Die Beklagte ist die Mieterin der Wohnung des Klägers, der die Duldung von Modernisierungsarbeiten begehrt.
Die Wohnung verfügt über einen Balkon, der von der Küche aus zu erreichen ist.
Das monatliche Einkommen der Beklagten beträgt 1.736,07 Euro brutto zuzüglich Urlaubs- und Weihnachtsgeld.
Mit Schreiben vom 22.04.2008 teilte der Kläger der Beklagten mit, dass er beabsichtige, vor dem Wohnzimmer der Wohnung einen weiteren größeren Balkon anzubauen, und dass das bisher zur Straße hin gerichtete Doppelfensterelement durch Balkontür ersetzt werden solle. Er bat um die Duldung dieser Maßnahme.
Die Beklagte ließ mitteilen, dass das Anforderungsschreiben unzureichend sei und dass die angekündigte Mietzinserhöhung dazu führen würde, dass 50 % des Einkommens für die Wohnung aufgewandt werden müsste.
Mit dem Schreiben des Klägers vom 11.07.2008 wird die Überlegung dargestellt, die Baumaßnahme durchzuführen. Wenn die Beklagte zur Zahlung der Kosten nicht in der Lage wäre, könne der Balkon gesperrt werden und nicht Gegenstand des Mietverhältnisses werden.
Mit Schreiben vom 18.07.2008 ließ die Beklagte mitteilen, dass sie mit der Baumaßnahme nicht einverstanden sei. Sie erkläre sich jedoch mit der Duldung der Baumaßnahme unter der Voraussetzung bereit, dass keinerlei bauliche Veränderung ihrer Wohnung stattfinde, der Balkon gesperrt und nicht Gegenstand des Mietverhältnisses werde. Mit Schreiben vom 13.08.2008 wiederholte die Beklagte dieses Angebot.
Der Kläger reagierte hierauf nicht.
Die Balkonanlage wurde im Herbst 2008 installiert.
Mit Schreiben vom 27.01.2009 bat der Kläger die Beklagte um Zutritt zur Wohnung, so dass der Wanddurchbruch und der Fenstereinbau veranlasst werden könne.
Der Kläger beantragt, die Beklagte zu verurteilen, den Austausch des Fensters gegen ein Balkontürelement und die Verlegung des Heizkörpers zu dulden.
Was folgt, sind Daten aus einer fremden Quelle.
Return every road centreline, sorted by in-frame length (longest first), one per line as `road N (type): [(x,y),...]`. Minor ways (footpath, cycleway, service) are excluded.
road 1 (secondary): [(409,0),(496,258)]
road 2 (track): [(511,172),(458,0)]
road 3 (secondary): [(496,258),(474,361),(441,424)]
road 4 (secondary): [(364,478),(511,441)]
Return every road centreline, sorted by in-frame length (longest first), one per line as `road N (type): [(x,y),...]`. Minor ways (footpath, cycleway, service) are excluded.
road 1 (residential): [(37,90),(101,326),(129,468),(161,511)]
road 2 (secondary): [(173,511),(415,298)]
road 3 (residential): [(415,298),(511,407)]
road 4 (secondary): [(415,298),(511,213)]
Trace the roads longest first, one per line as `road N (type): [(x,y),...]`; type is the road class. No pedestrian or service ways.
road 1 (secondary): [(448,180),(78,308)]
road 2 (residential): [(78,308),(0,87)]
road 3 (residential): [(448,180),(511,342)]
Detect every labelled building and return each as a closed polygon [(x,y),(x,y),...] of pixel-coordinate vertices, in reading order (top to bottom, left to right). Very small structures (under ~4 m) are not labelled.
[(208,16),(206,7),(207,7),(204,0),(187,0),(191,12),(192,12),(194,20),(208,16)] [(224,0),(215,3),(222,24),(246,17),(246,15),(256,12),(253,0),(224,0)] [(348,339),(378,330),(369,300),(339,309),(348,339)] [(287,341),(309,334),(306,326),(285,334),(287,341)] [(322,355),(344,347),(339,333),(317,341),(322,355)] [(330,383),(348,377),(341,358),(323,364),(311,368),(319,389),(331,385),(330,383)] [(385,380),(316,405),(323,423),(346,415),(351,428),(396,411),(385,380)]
Darüber hinaus beantragt er, die Beklagte zu verurteilen, vorgerichtliche Rechtsanwaltskosten zu zahlen.
Die Beklagte beantragt die Abweisung der Klage.
Das Amtsgericht Hamburg entschied, dass die Klage nicht begründet ist.
Der Anspruch des Klägers scheitert zwar nicht bereits daran, dass er die Beklagte entgegen § 544 Abs. 3 BGB nicht vorab genügend informiert hat. Im Schreiben des Klägers vom 01.07.2008 sind alle Informationen notiert, die die Beklagte für die Duldungsentscheidung benötigt. Darüber hinaus stellt der Anbau des zweiten Balkons eine wohnwertverbessernde Maßnahme dar.
Die Beklagte braucht jedoch die Baumaßnahme gemäß § 554 Abs. 2 Satz 2 BGB nicht zu dulden, da die zu erwartende Mieterhöhung für sie eine Härte darstellt, die unter Würdigung auch der Belange des Klägers nicht zu rechtfertigen ist. Das Monats-Netto-Einkommen der Beklagten beträgt 1.307,00 Euro. Bei einer Miete von 518,36 Euro beträgt der Anteil der Miete am Netto-Einkommen knapp 40 %. Zum Leben verblieben der Beklagten nur noch 788,00 Euro. „Diese Härte ist auch bei Würdigung der Belange des Klägers nicht zu rechtfertigen.
Schließlich hat die zu erwartende Mieterhöhung auch nicht gemäß § 554 Abs. 2 Satz 4 BGB außer Betracht zu bleiben, da die Wohnungen mit zwei Balkonen nicht allgemein üblich sind.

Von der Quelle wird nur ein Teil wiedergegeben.